*Source data*:
● ● ● ●
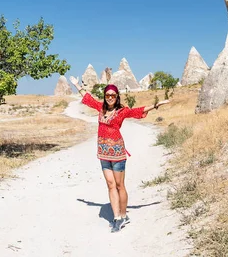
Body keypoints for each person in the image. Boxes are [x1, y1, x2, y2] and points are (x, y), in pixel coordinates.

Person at [71, 81, 170, 233]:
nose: (110, 97)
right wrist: (78, 86)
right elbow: (88, 99)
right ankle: (116, 217)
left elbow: (139, 110)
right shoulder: (100, 108)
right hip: (103, 153)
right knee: (110, 185)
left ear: (117, 97)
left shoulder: (122, 111)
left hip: (118, 154)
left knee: (119, 185)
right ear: (105, 97)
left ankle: (123, 215)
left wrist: (158, 104)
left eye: (113, 95)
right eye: (107, 95)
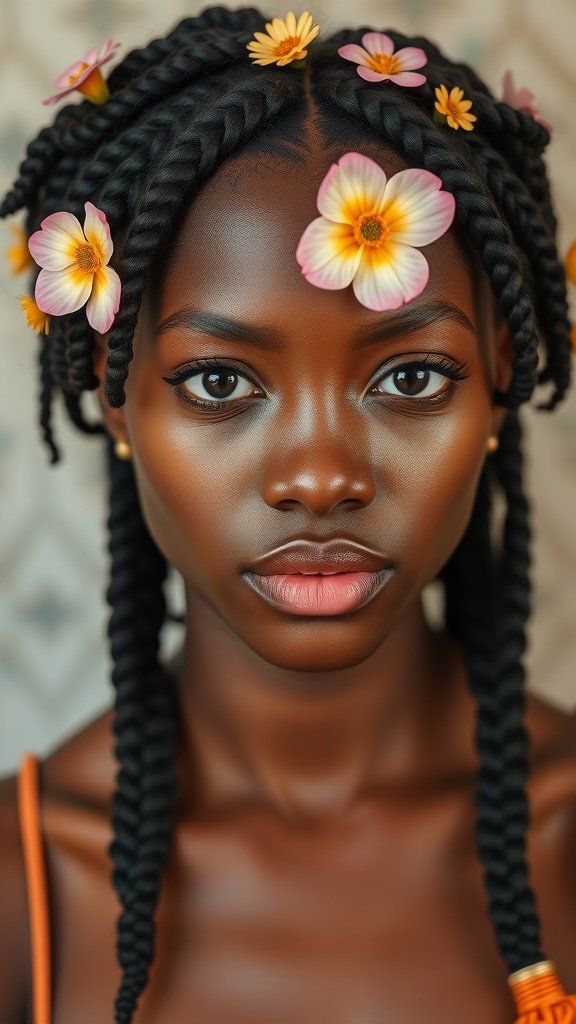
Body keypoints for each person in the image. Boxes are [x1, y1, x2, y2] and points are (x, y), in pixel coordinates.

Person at [1, 6, 575, 1023]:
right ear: (113, 392)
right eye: (220, 381)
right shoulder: (22, 883)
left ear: (499, 377)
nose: (318, 477)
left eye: (411, 374)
● ● ● ●
Work through the data above and give the number of lines in which "shoulder" appears; add nothing else.

*Reply to the exercise*: 3